MATERIAL TO PROCESS: Begin
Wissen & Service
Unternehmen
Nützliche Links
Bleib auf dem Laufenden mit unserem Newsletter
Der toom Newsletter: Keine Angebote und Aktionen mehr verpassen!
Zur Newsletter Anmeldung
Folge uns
MATERIAL TO PROCESS: End
WORK ITEM =
Repeat every record above. Each one must match exactly.

RESULT OF THE EXERCISE =
Wissen & Service
Unternehmen
Nützliche Links
Bleib auf dem Laufenden mit unserem Newsletter
Der toom Newsletter: Keine Angebote und Aktionen mehr verpassen!
Zur Newsletter Anmeldung
Folge uns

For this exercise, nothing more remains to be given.